Daily Tech News 8 September 2021

Top Story

  • WhatsApp - the secure end-to-end encrypted messaging app - isn't quite. (Gizmodo)

    Says WhatsApp:
    We can't read or listen to your personal conversations, as they are end-to-end encrypted. This will never change
    On the other hand, if someone reports you for misconduct, WhatsApp's moderation team can see your messages.

    You need to read past the scary headline and get into the details before you find out what's going on: Someone pressing that report button sends the decrypted messages from you straight back to WhatsApp. It has to work that way, or you'd have no way of handling complaints. But it means - and this should be obvious anyway - that no matter how secure the channel, if the person at the other end can't be trusted, you have no security at all.

    Think of WhatsApp as a room full of classified documents and the report button as Bradley Manning.




Tech News

  • Or think of WhatsApp as a McDonald's Monopoly contest and the report button as a database connection error. (Bleeping Computer)

    One thing I learned long ago is if you're lazy and hard-code database connection parameters in some pre-production code, make sure they're assigned to variables well outside any potential stack trace. Because if you put them right in the connection call, and you forget that debug mode is enabled on the application server, and the pre-production code gets rushed into production - all events with a 95% or better probability - then the first time you have a connection error every single user will see your database password.

    Of course your database should be locked to your internal network and firewalled both locally and at the network boundary, right? And you wouldn't also leak the login credentials for the server itself. Nobody would be that silly.


  • IBM's Power 10 CPUs are on their way. (AnandTech)

    15 cores with 8 threads per core on each chip, and two chips per socket. 30MB L2 and 128MB L3 cache. 1TB memory bandwidth per socket, 1TB of inter-socket interconnect, and 512GB of PCIe 5.0 for I/O.

    Just don't ask how much it costs.


  • The SEC is suing Coinbase over its Lend program which doesn't even exist yet. (Coinbase)

    The SEC asked the crypto industry to provide information on upcoming projects so that the SEC could provide regulatory guidance. Coinbase - the fools - took them at their word. And now the SEC has filed notice of intent to sue Coinbase, over a product that doesn't exist, without at any point before or since saying what the substance of the complaint is.


  • GitHub creates useless garbage merges. (Kernel.org)

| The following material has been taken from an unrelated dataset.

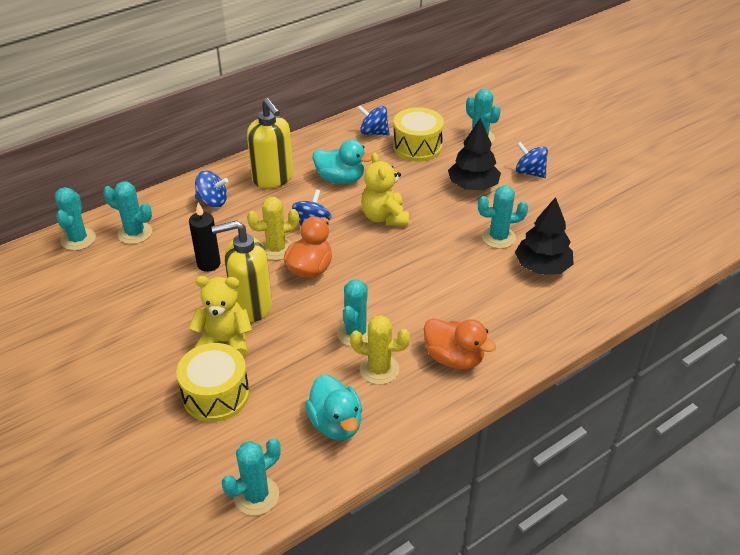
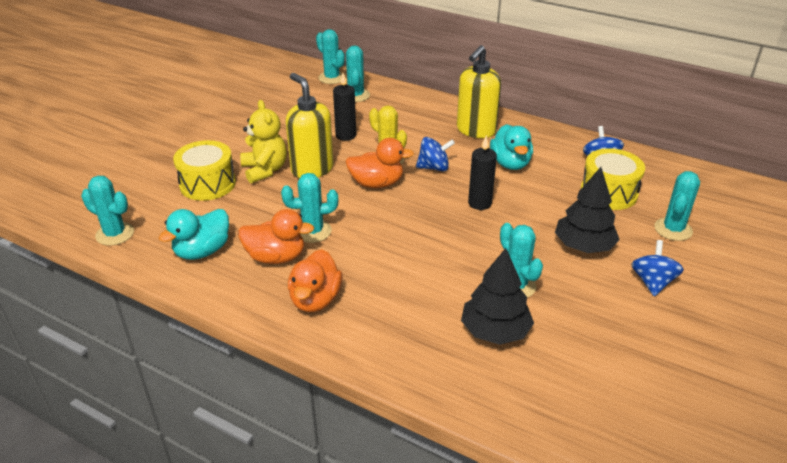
camera: 65 degrees right, 5 degrees down
turquoise cactus [55,187,96,251] -> turquoise cactus turned 75 degrees clockwise [316,29,346,84]
blue spinning top [195,171,228,207] -> none
yellow cactus [350,315,410,385] -> orange duck [238,209,314,264]
yellow teddy bear [361,152,409,226] -> black candle [468,135,497,210]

    It's just Linus Torvalds spouting off again. It's not like he invented Git or anything.

    ...

    Oh.


  • Hacking hackers hacked the Jenkins project's Confluence server... And used it to mine Monero. (Bleeping Computer)

    This could have been a crippling supply-chain attack, because Jenkins is widely used to automate software testing.

    Fortunately for us all, the hackers were idiots.


  • Intel is spending $80 billion on two new chip plants in Europe. (Thurrott.com)

    You might well ask why not in the US, and the answer is they are already expanding all their facilities in the US and building a huge new facility in Arizona as well.

    They're betting that demand for semiconductors isn't going to decline any time soon - and hedging against the possibility of disruption in the Far East. Even short of a war, China could cause significant mischief.


  • Almost forgot this one. We've used two monitoring services at my day job - Datadog and StatusCake. (I also use StatusCake for my own servers.)

    The monitoring agent for Datadog is a 750MB install that includes its own version of Python. I have no idea what is going on in there; it's completely unauditable and I consider it a supply chain attack waiting to happen.

    The monitoring agent for StatusCake fits on one page. I read through it, passed it on to our new sysadmin, he read through it, and we shrugged and are going to install it on all our servers.

    Not everything needs to be an avalanche of crap.